Jennifer 8 es, a todos los niveles, la obra más conseguida de la tríada. Es una magnífica muestra de cine negro, sombrío y siniestro, perfectamente narrado en imágenes pero que goza de una cualidad de la que carecen las otras dos: un intenso romanticismo y un tono melancólico y lírico subrayado por la otoñal fotografía de Conrad L. Hall y la música de Christopher Young.

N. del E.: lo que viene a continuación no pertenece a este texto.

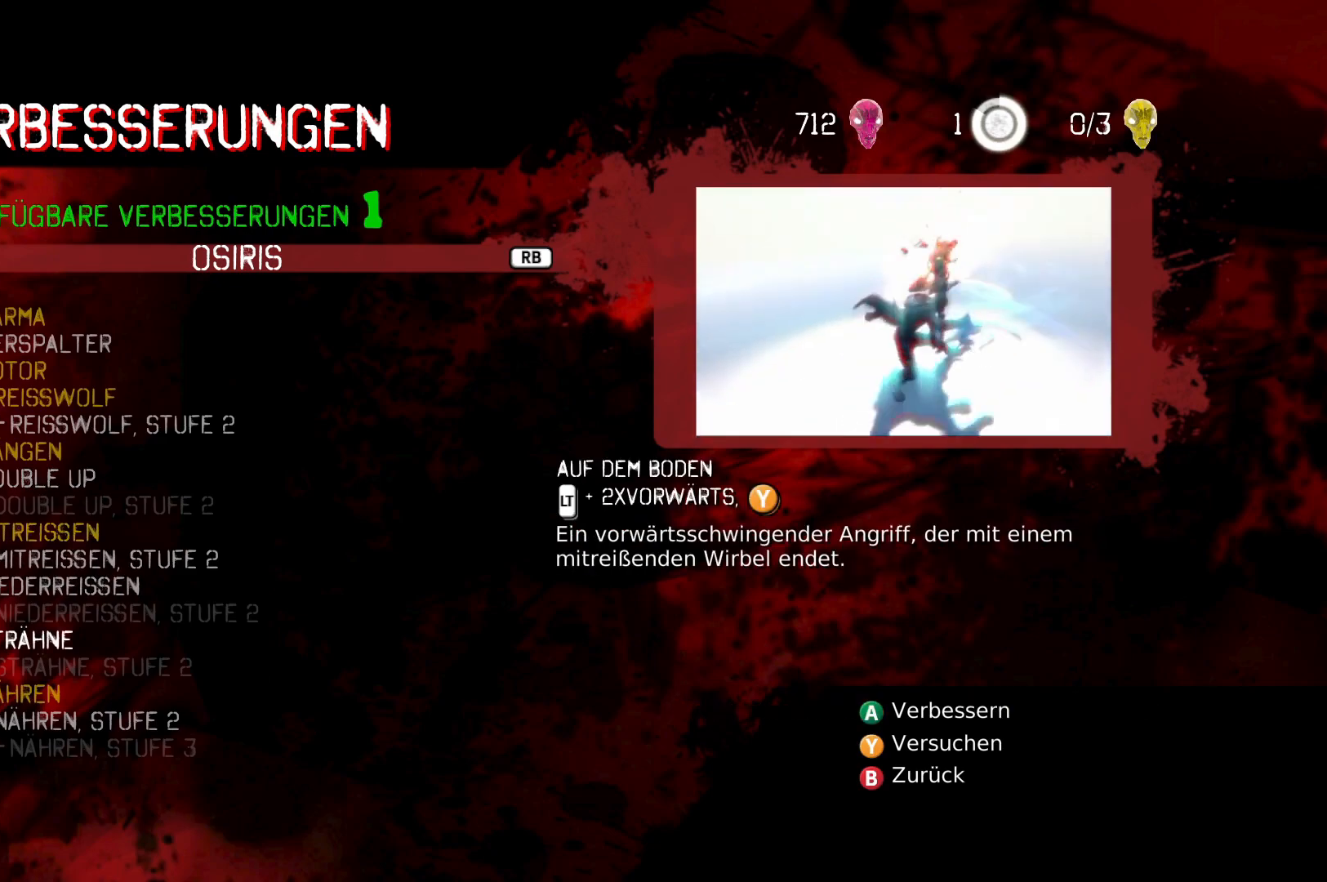
{"buttons": [], "left_stick": "center", "right_stick": "center", "events": []}
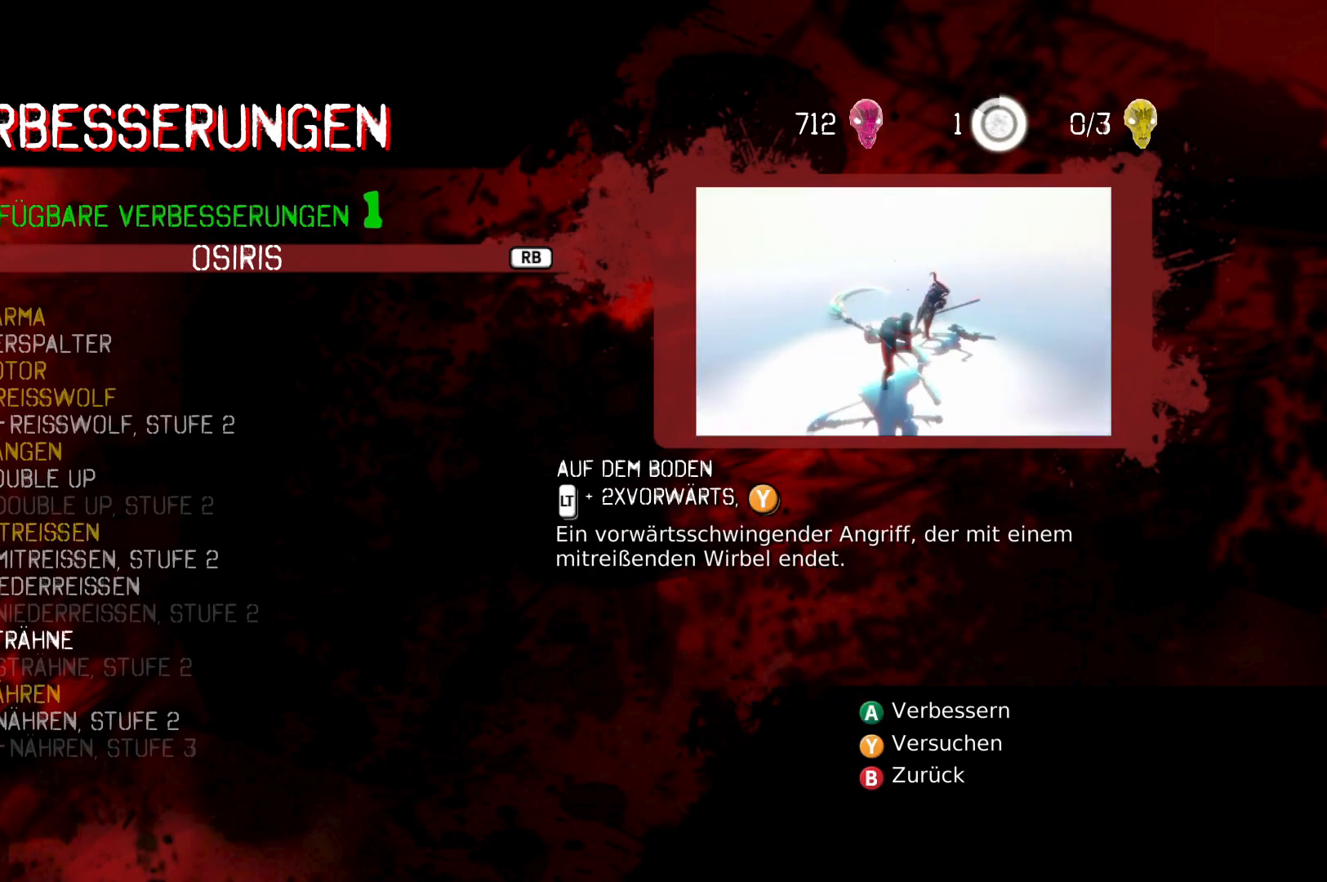
{"buttons": [], "left_stick": "center", "right_stick": "center", "events": []}
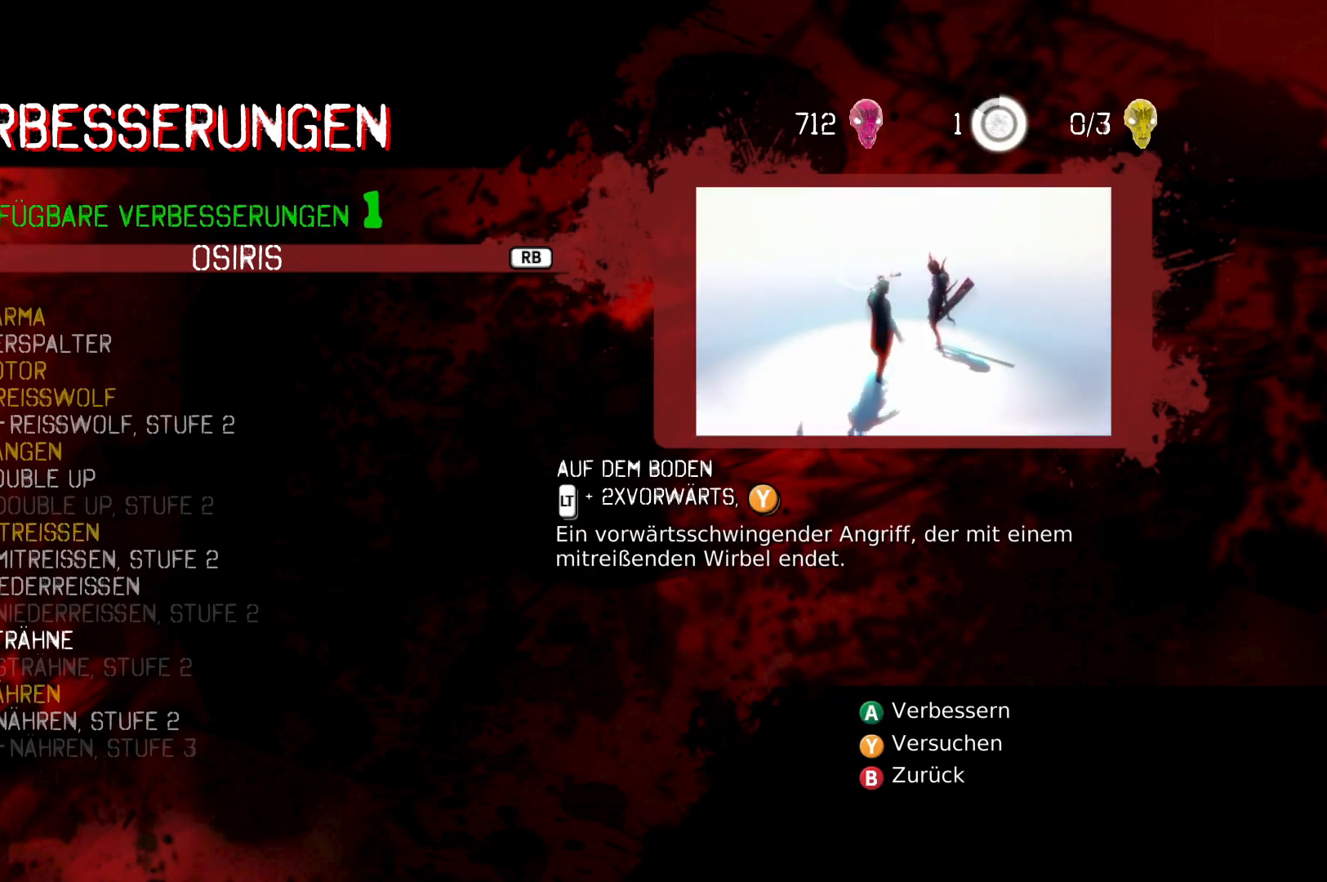
{"buttons": [], "left_stick": "center", "right_stick": "center", "events": []}
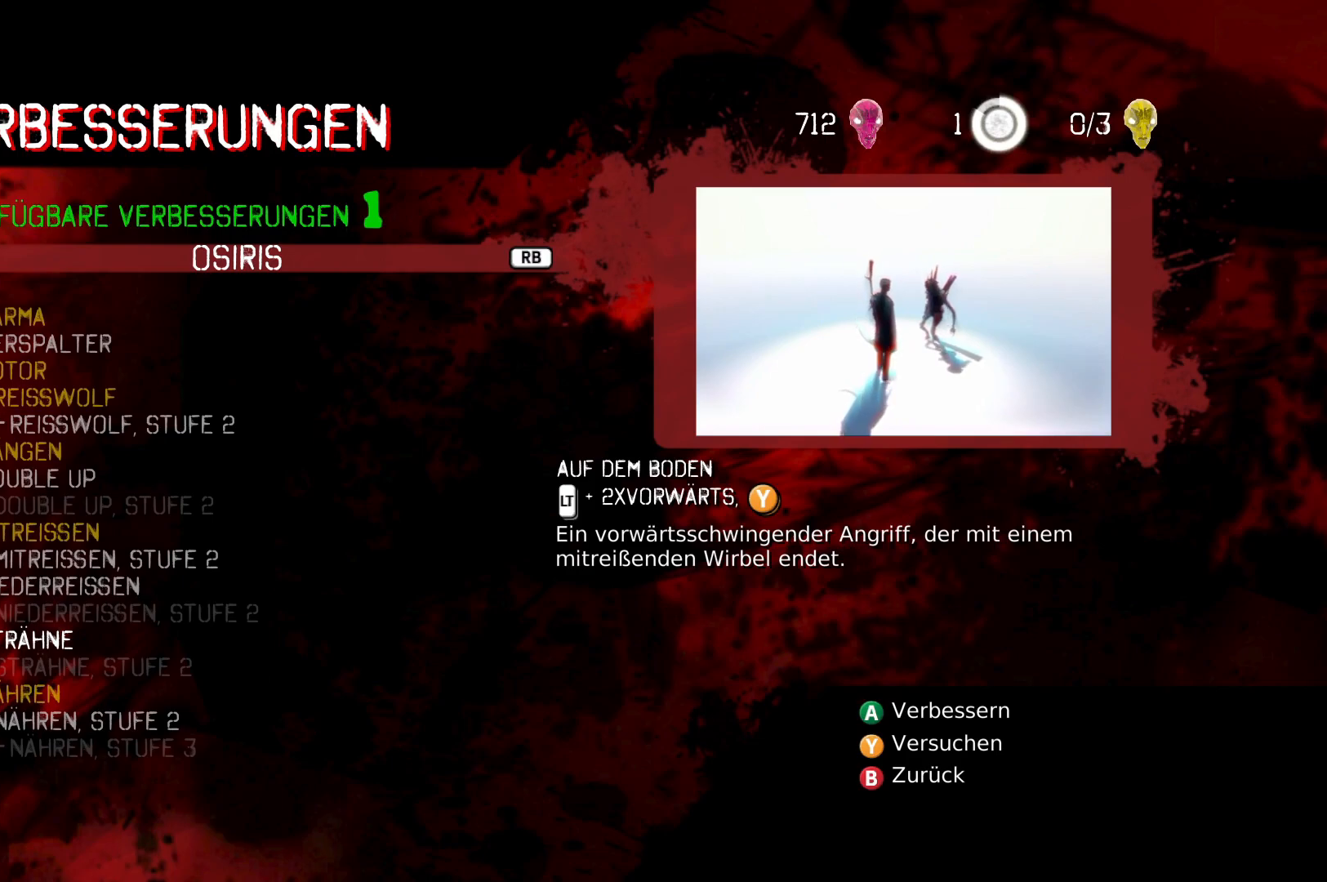
{"buttons": [], "left_stick": "center", "right_stick": "center", "events": []}
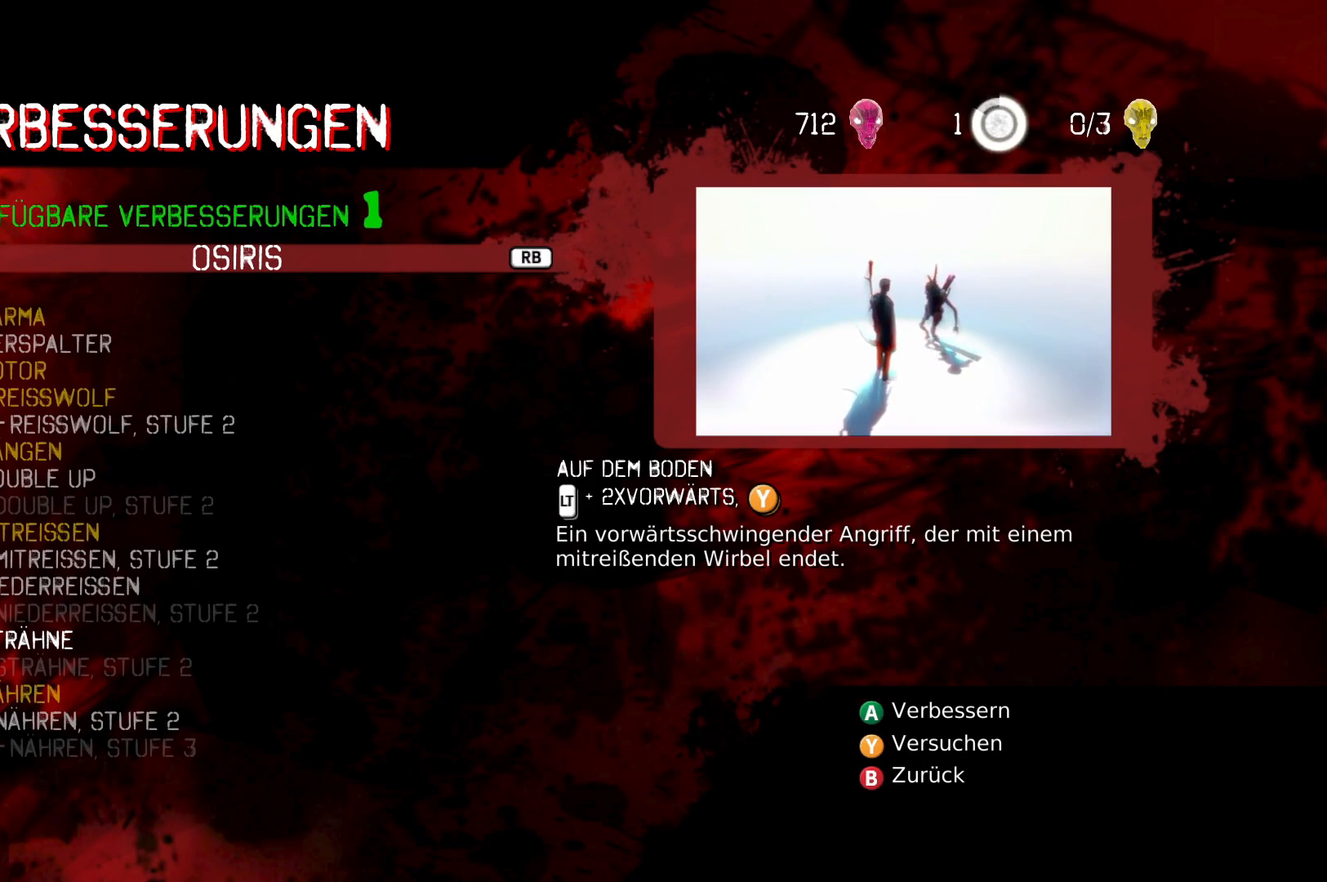
{"buttons": [], "left_stick": "center", "right_stick": "center", "events": []}
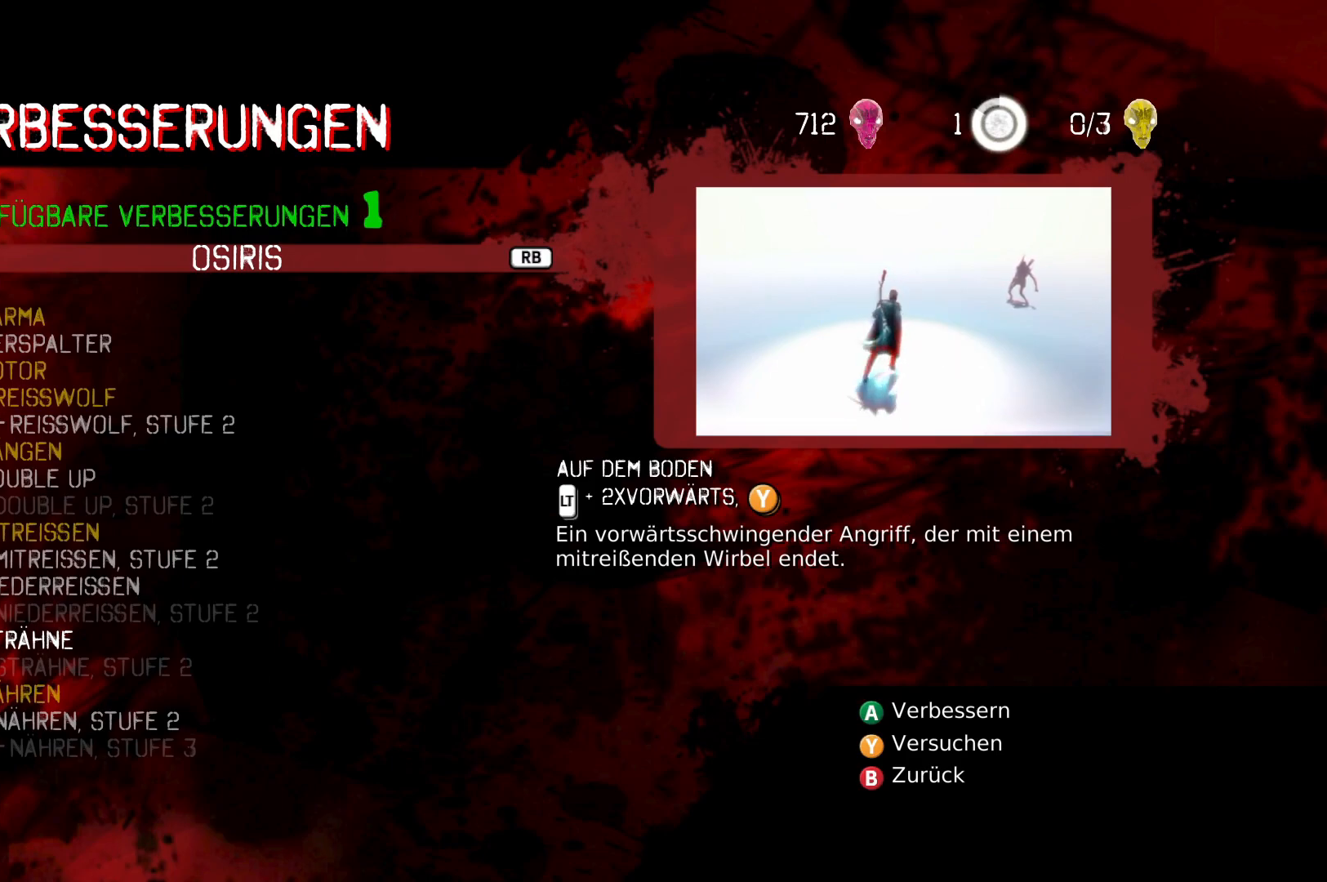
{"buttons": ["DPAD_DOWN"], "left_stick": "center", "right_stick": "center", "events": [[200, "DPAD_DOWN", "down"]]}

Además de lo ya apuntado, hay que señalar que si Jennifer 8 resulta un filme brillante es sobre todo a causa de elevada estilización formal. Pocas películas del género gozan de un nivel de elegancia visual tan exquisito y delicado: los sugerentes planos que presentan al personaje de la joven ciega (filmados a contraluz); la atmósfera densa y erótica de algunas secuencias; los sombríos nocturnos filmados en el centro de invidentes semiabandonado; el magnífico uso de la luz natural en el último segmento del filme; la excelente secuencia de la fiesta en casa de los amigos del detective (cuyo suspense deriva de la fragilidad del personaje de la muchacha ciega y no a causa del asedio del asesino), etc, conforman un sugestivo compendio de hallazgos expresivos que compensan algunos errores graves de la película como las farragosas secuencias del interrogatorio con el detective de asuntos internos (un histérico John Malkovich) o la absurda presencia de un ridículo sospechoso voyeur que no aporta nada a la historia. Pequeños deslices que no ensombrecen el magnífico acabado final de la película.

Copycat es un filme absorbente y malsano que, por desgracia, no acaba de desarrollar los atractivos potenciales de su trama y de su particular enfoque criminal: la elaboración de un catálogo de los asesinos más célebres de la historia estadounidense reciente a partir de la figura de un aprendiz de serial killer (William McNamara) que decide imitar a sus maestros, instigado por otro maníaco encarcelado (Harry Connick Jr.). Esta original concepción del asesinato entendido como una didáctica otorga al filme un inesperado tono siniestro ya que el crimen es concebido aquí como algo que se expande invariablemente y que, a la vez, se puede racionalizar, exponer y enseñar. Además, en Copycat brillan otras dos excelentes ideas tanto de guión como de puesta en escena: la pervertida relación que se establece entre los dos asesinos y la psiquiatra experta en psicopatías, Helen Hudson (interpretada de manera magistral por Sigourney Weaver), y el brillante dominio del huis clos (o espacio cerrado) que demuestra el director en gran parte del metraje. Helen es, tal y como se dice en el filme, «la musa de los asesinos en serie». Es el fetiche preferido de los criminales, la presa más codiciada porque ella es la única que conoce la verdadera naturaleza de sus torturadas y caprichosas almas. Además, los informes de personalidad que elabora la doctora Hudson sobre los asesinos en serie son los que, en última instancia, los llevan a la cárcel y, por tanto, provocan el reconocimiento público de su anormalidad, algo indispensable para que un asesino pase a las posteridad. Desde el punto de vista de los intereses del criminal, ella es tan benefactora como perjudicial y eso la hace aún más atractiva.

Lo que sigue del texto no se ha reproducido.